PostPosted: Fri Jan 17, 2003 4:00 am    Post subject: Reply with quote

'Early'- Aprx.1949 and up to about the late '50's - Heiland battery case sockets were not identified/labelled. However the one at the 'rear'-(opposite the 'Trigger' button) - was always used for plugging in a cord that went to the external shutter flash contacts...Dual pin or PC or bayonet ASA Kodak type, etc...OR the focal plane shutter flash contacts as mentioned in another post.

Either socket- on the sides - was for a cord that went to a Solenoid, &/or an extension flash. (Various plug' tips' were available for different Solenoids. Most were either Graflex or Heiland) The plug end that goes on the Graflex Solenoid is a 'Male' dual prong, and a 'Female' dual prong for Heiland). 'Household' type plugs fit in the side and rear sockets.

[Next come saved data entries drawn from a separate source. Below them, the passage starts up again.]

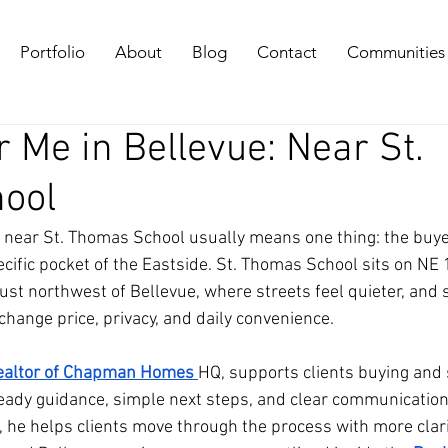
Portfolio
About
Blog
Contact
Communities
 Me in Bellevue: Near St.
ool
 near St. Thomas School usually means one thing: the buyer
ecific pocket of the Eastside. St. Thomas School sits on NE 
just northwest of Bellevue, where streets feel quieter, and 
change price, privacy, and daily convenience. 
realtor of Chapman Homes
HQ, supports clients buying and s
eady guidance, simple next steps, and clear communication.
, he helps clients move through the process with more clari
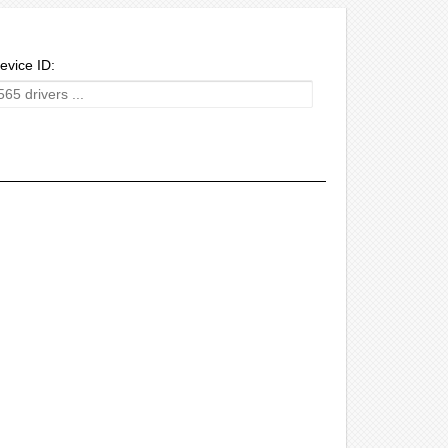
evice ID:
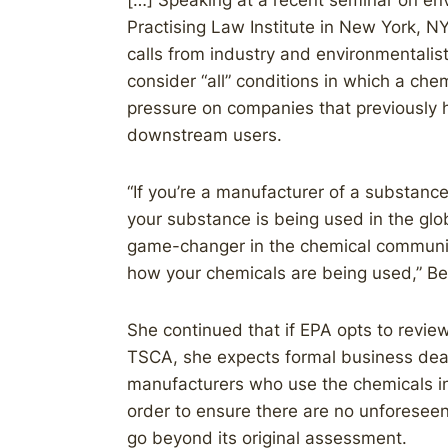
[…] Speaking at a recent seminar on en
Practising Law Institute in New York, 
calls from industry and environmentali
consider “all” conditions in which a ch
pressure on companies that previously h
downstream users.
“If you’re a manufacturer of a substanc
your substance is being used in the glob
game-changer in the chemical communit
how your chemicals are being used,” Be
She continued that if EPA opts to revie
TSCA, she expects formal business dea
manufacturers who use the chemicals in
order to ensure there are no unforeseen
go beyond its original assessment.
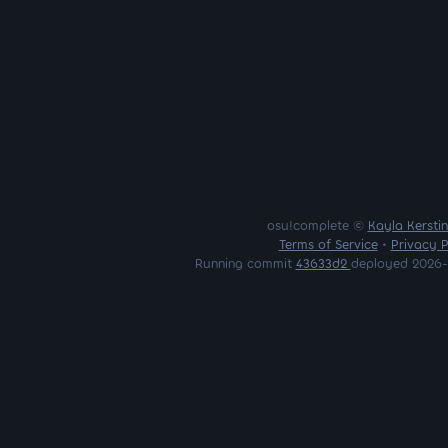
osu!complete ©
Kayla Kersti
Terms of Service
•
Privacy P
Running commit
43633d2
deployed 2026-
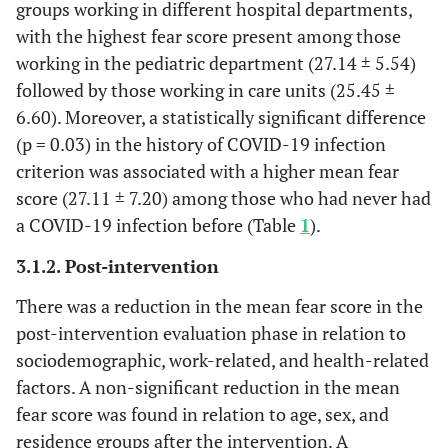
groups working in different hospital departments,
Family
1-4
120
96.0%
25.90±5
with the highest fear score present among those
Members
More than 4
5
4.0%
17.40±6
working in the pediatric department (27.14 ± 5.54)
P
.002*
followed by those working in care units (25.45 ±
6.60). Moreover, a statistically significant difference
Years of
<5
27
21.6%
24.66±6
Experience
(p = 0.03) in the history of COVID-19 infection
5- <10 years
19
15.2%
25.31±5
p
10- <15 years
26
20.8%
23.65±6
criterion was associated with a higher mean fear
15- <20
13
10.4%
26.46±4
score (27.11 ± 7.20) among those who had never had
≥20
40
32.0%
27.22±5
a COVID-19 infection before (Table
1
).
.174
3.1.2. Post-intervention
Department
Care units
11
8.8%
25.45±6
There was a reduction in the mean fear score in the
Type
Emergency
20
16.0%
24.70±5
post-intervention evaluation phase in relation to
P
depart
20
.8%
24.85±6
sociodemographic, work-related, and health-related
Medical
63
16.0%
27.14±5
factors. A non-significant reduction in the mean
department
11
50.4%
19.45±6
fear score was found in relation to age, sex, and
Paediatric
8.0%
.002*
residence groups after the intervention. A
department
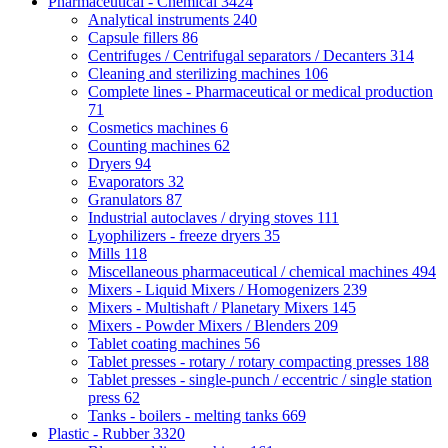
Pharmaceutical - Chemical
3424
Analytical instruments
240
Capsule fillers
86
Centrifuges / Centrifugal separators / Decanters
314
Cleaning and sterilizing machines
106
Complete lines - Pharmaceutical or medical production
71
Cosmetics machines
6
Counting machines
62
Dryers
94
Evaporators
32
Granulators
87
Industrial autoclaves / drying stoves
111
Lyophilizers - freeze dryers
35
Mills
118
Miscellaneous pharmaceutical / chemical machines
494
Mixers - Liquid Mixers / Homogenizers
239
Mixers - Multishaft / Planetary Mixers
145
Mixers - Powder Mixers / Blenders
209
Tablet coating machines
56
Tablet presses - rotary / rotary compacting presses
188
Tablet presses - single-punch / eccentric / single station
press
62
Tanks - boilers - melting tanks
669
Plastic - Rubber
3320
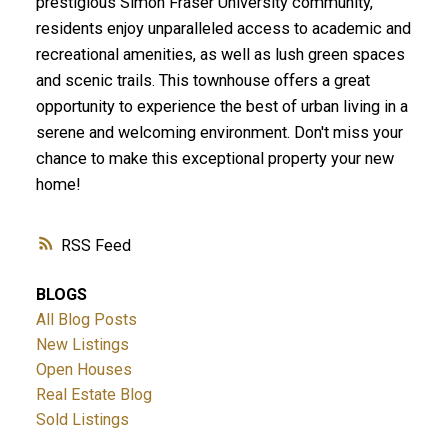
prestigious Simon Fraser University community,
residents enjoy unparalleled access to academic and
recreational amenities, as well as lush green spaces
and scenic trails. This townhouse offers a great
opportunity to experience the best of urban living in a
serene and welcoming environment. Don't miss your
chance to make this exceptional property your new
home!
RSS
BLOGS
All Blog Posts
New Listings
Open Houses
Real Estate Blog
Sold Listings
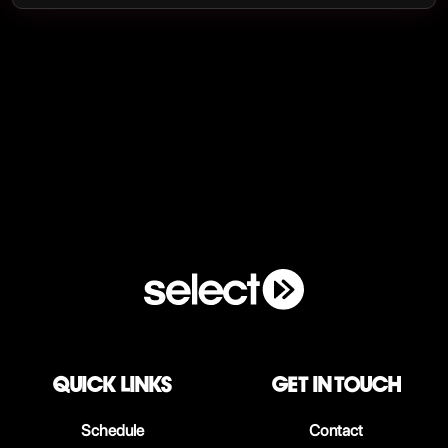
QUICK LINKS
Get in touch
Schedule
Contact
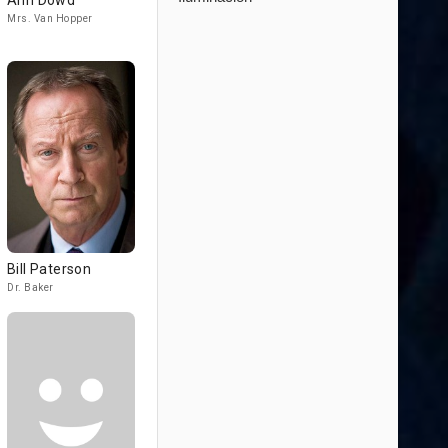
Ann Dowd
Mrs. Van Hopper
Bill Paterson
Dr. Baker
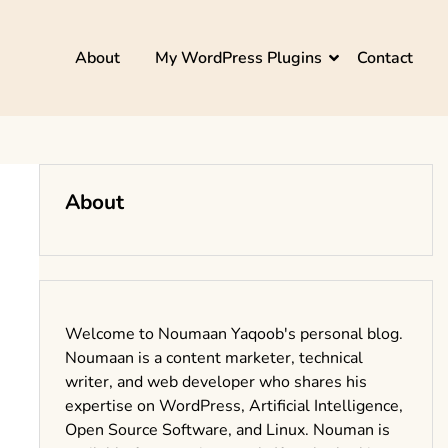
About
My WordPress Plugins
Contact
About
Welcome to Noumaan Yaqoob's personal blog.
Noumaan is a content marketer, technical
writer, and web developer who shares his
expertise on WordPress, Artificial Intelligence,
Open Source Software, and Linux. Nouman is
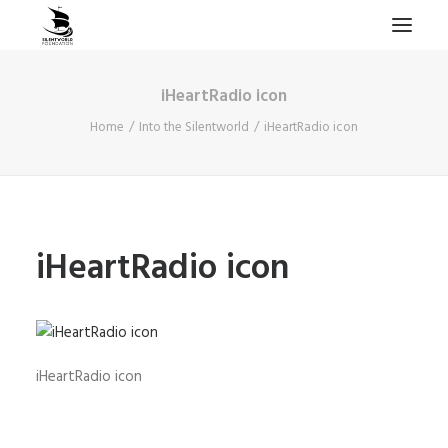
iHeartRadio icon
HOME
Home
Into the Silentworld
iHeartRadio icon
PROJECTS & RESEARCH
EXPEDITIONS
COLLECTION
BLOG
iHeartRadio icon
ABOUT
PUBLICATIONS
iHeartRadio icon
Search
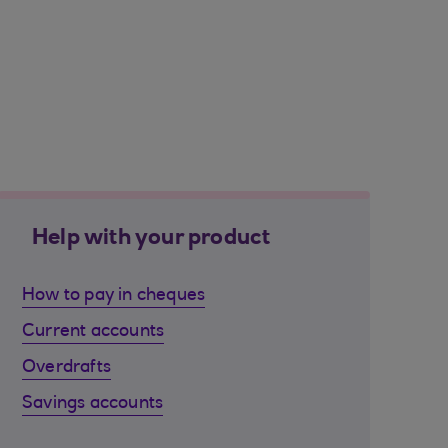
Help with your product
How to pay in cheques
Current accounts
Overdrafts
Savings accounts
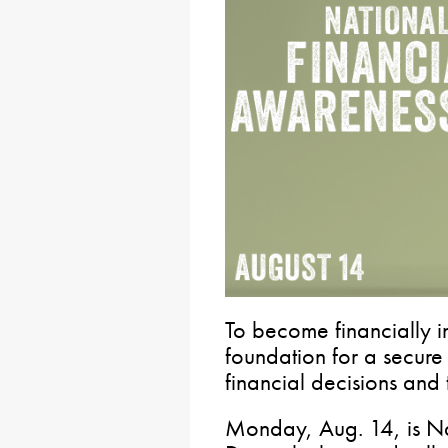
To become financially 
foundation for a secure 
financial decisions and t
Monday, Aug. 14, is Na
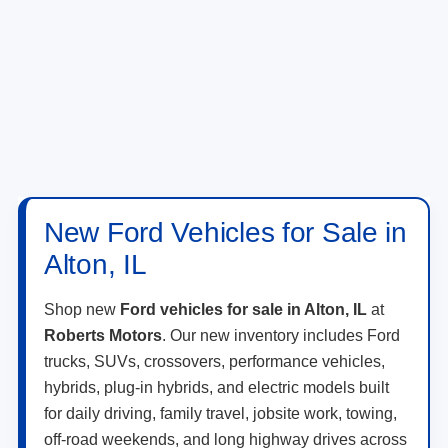
New Ford Vehicles for Sale in
Alton, IL
Shop new
Ford vehicles for sale in Alton, IL
at
Roberts Motors
. Our new inventory includes Ford
trucks, SUVs, crossovers, performance vehicles,
hybrids, plug-in hybrids, and electric models built
for daily driving, family travel, jobsite work, towing,
off-road weekends, and long highway drives across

If a plug is inserted into the 'rear' socket, this disables the 'Trigger' button. As this rear connection flashes the bulb from the shutter through its external dual post flash sync contacts, one would not want to inadvertantly flash the bulb out of habit using the 'Trigger' button. Once a plug is removed from the rear outlet and you wish to use the 'Trigger' button for tripping a shutter through a Solenoid, and thus the flash, you may have to press the 'Trigger' button a few times -(without bulbs in the battery case, and no cord going to a solenoid) - as on an early battery case I have, the 'Trigger' button 'sticks' until 'freed-up'. This may not occur on your battery case, or newer ones.

There is also a 'special outlet' for "electrical focusing devices" such as a Kalart Focuspot' which provides battery power to the device. This socket has dual round holes which take a Kalart cord..if you can find one.

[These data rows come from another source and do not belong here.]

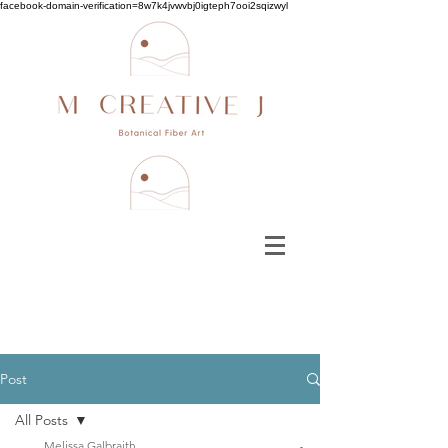
facebook-domain-verification=8w7k4jvwvbj0igteph7ooi2sqizwyl
Post
All Posts
Melissa Galbraith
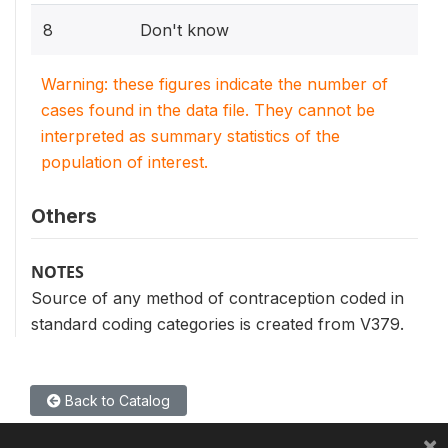
8
Don't know
Warning: these figures indicate the number of
cases found in the data file. They cannot be
interpreted as summary statistics of the
population of interest.
Others
NOTES
Source of any method of contraception coded in
standard coding categories is created from V379.
Back to Catalog
×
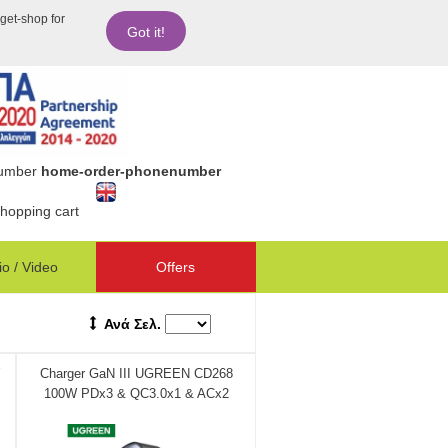
dget-shop for
Got it!
number
home-order-phonenumber
hopping cart
o / Video
Offers
Ανά Σελ.
Charger GaN III UGREEN CD268
100W PDx3 & QC3.0x1 & ACx2
60167 - DOM340374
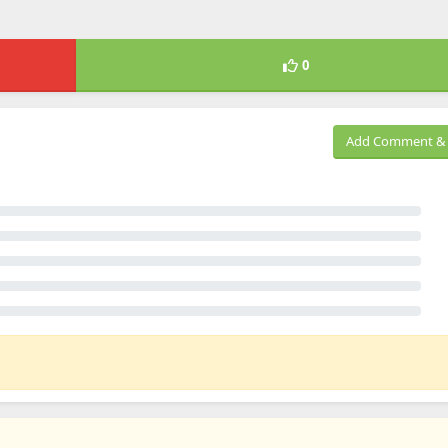
0
Add Comment & 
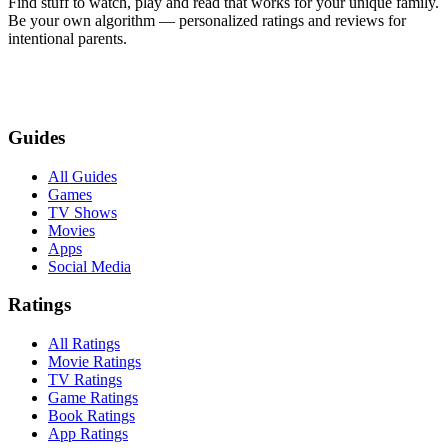
Find stuff to watch, play and read that works for your unique family.
Be your own algorithm — personalized ratings and reviews for
intentional parents.
Guides
All Guides
Games
TV Shows
Movies
Apps
Social Media
Ratings
All Ratings
Movie Ratings
TV Ratings
Game Ratings
Book Ratings
App Ratings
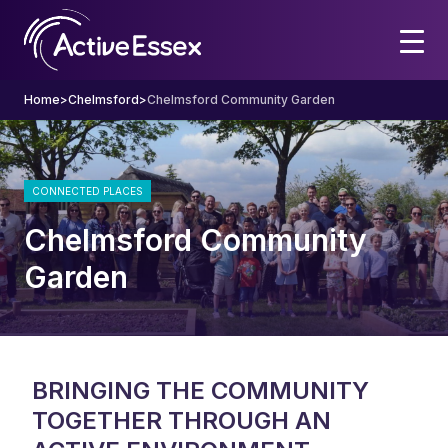
Home
>
Chelmsford
>
Chelmsford Community Garden
CONNECTED PLACES
Chelmsford Community
Garden
BRINGING THE COMMUNITY
TOGETHER THROUGH AN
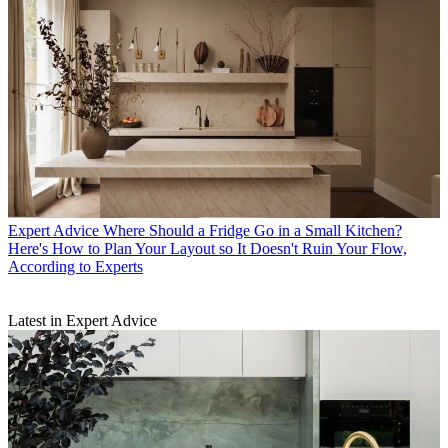
Expert Advice
Where Should a Fridge Go in a Small Kitchen?
Here's How to Plan Your Layout so It Doesn't Ruin Your Flow,
According to Experts
Latest in Expert Advice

One thing not possible with the Heiland battery cases is to be able to trip a shutter with a Solenoid, AND get flash sync through external shutter contacts, as this means a plug is in the rear socket, and as explained, this 'freezes' the 'Trigger' Button. However, if you have an electronic flash, you can have the solenoid trip the shutter, and connect a cord from the external shutter flash contacts TO the electronic flash unit. Graflex/Graflite DID allow the use of tripping a shutter from a 'Trigger' button, AND flashing a bulb using a cord from the shutter flash contacts up to one of the sockets.

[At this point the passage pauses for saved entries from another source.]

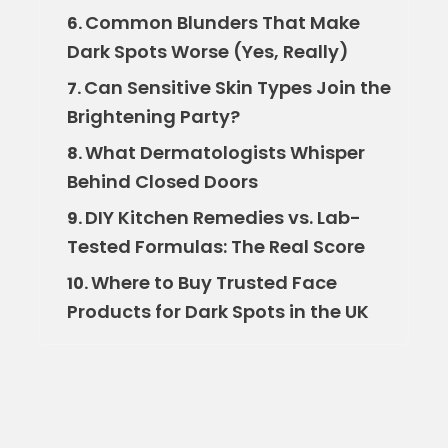
Common Blunders That Make
6.
Dark Spots Worse (Yes, Really)
Can Sensitive Skin Types Join the
7.
Brightening Party?
What Dermatologists Whisper
8.
Behind Closed Doors
DIY Kitchen Remedies vs. Lab-
9.
Tested Formulas: The Real Score
Where to Buy Trusted Face
10.
Products for Dark Spots in the UK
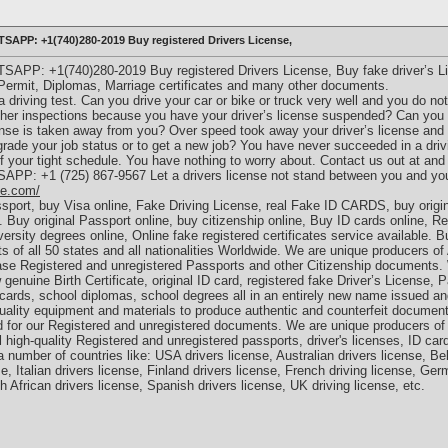
TSAPP: +1(740)280-2019 Buy registered Drivers License,
TSAPP: +1(740)280-2019 Buy registered Drivers License, Buy fake driver’s L
 Permit, Diplomas, Marriage certificates and many other documents.
a driving test. Can you drive your car or bike or truck very well and you do no
 other inspections because you have your driver’s license suspended? Can you n
ense is taken away from you? Over speed took away your driver’s license and 
grade your job status or to get a new job? You have never succeeded in a drivi
of your tight schedule. You have nothing to worry about. Contact us out at an
SAPP: +1 (725) 867-9567 Let a drivers license not stand between you and yo
le.com/
ssport, buy Visa online, Fake Driving License, real Fake ID CARDS, buy origina
 Buy original Passport online, buy citizenship online, Buy ID cards online, Rea
ersity degrees online, Online fake registered certificates service available. 
ts of all 50 states and all nationalities Worldwide. We are unique producers of
se Registered and unregistered Passports and other Citizenship documents
 genuine Birth Certificate, original ID card, registered fake Driver’s License, 
t cards, school diplomas, school degrees all in an entirely new name issued a
lity equipment and materials to produce authentic and counterfeit documents.
ed for our Registered and unregistered documents. We are unique producers of 
 high-quality Registered and unregistered passports, driver's licenses, ID ca
 number of countries like: USA drivers license, Australian drivers license, Bel
e, Italian drivers license, Finland drivers license, French driving license, Ge
h African drivers license, Spanish drivers license, UK driving license, etc.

'Later' labelled outlets battery cases identified the three 'household' sockets as: "Remote'(Rear); the two others as: "Tripper" or "Extension". Also on later labelled cases such as the model 24-3 'Synchronar', the 'REAR' socket was 'Polarized'. They made one of the two slots .186" and the other .250". This meant that most cords could not be inserted unless stated as 'Polarized' - and likely a Heiland brand - OR, if one ground down one or both of the prongs on an older 'Household' plug it then would fit the socket.
The purpose of this 'Polarized' outlet was for use with a twin gun -i.e.battery cases -
arrangement and connected with a Heiland 54-1 Polarized cable.
Other battery cases - without a 'Trigger' button -(Later ones were called a "Microswitch")- may or may not be labelled.

P.S. After submitting I noticed_some points I made had already been mentioned.